** WHAT THE TASK ASKS **
Pick out each line in the records below that contains the word "Castellana", and copy those lines.

[[ RECORDED INFORMATION, beginning ]]

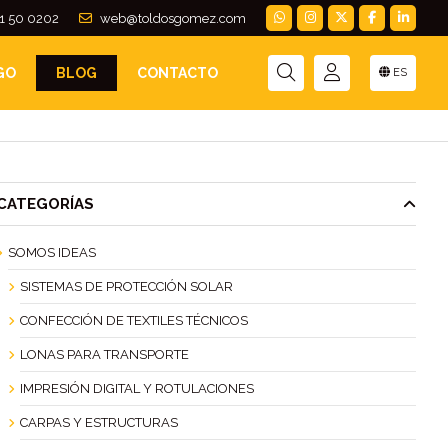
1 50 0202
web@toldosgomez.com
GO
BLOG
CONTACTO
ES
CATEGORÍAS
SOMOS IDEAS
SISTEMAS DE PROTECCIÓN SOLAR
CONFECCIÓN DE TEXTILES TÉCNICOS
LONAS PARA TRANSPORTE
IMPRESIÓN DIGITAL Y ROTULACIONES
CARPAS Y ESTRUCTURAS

[[ RECORDED INFORMATION, end ]]
[[ RECORDED INFORMATION, beginning ]]

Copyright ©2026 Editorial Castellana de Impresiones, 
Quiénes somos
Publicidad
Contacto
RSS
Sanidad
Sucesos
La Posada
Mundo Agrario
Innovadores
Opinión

[[ RECORDED INFORMATION, end ]]

** FINISHED EXERCISE **
Copyright ©2026 Editorial Castellana de Impresiones, 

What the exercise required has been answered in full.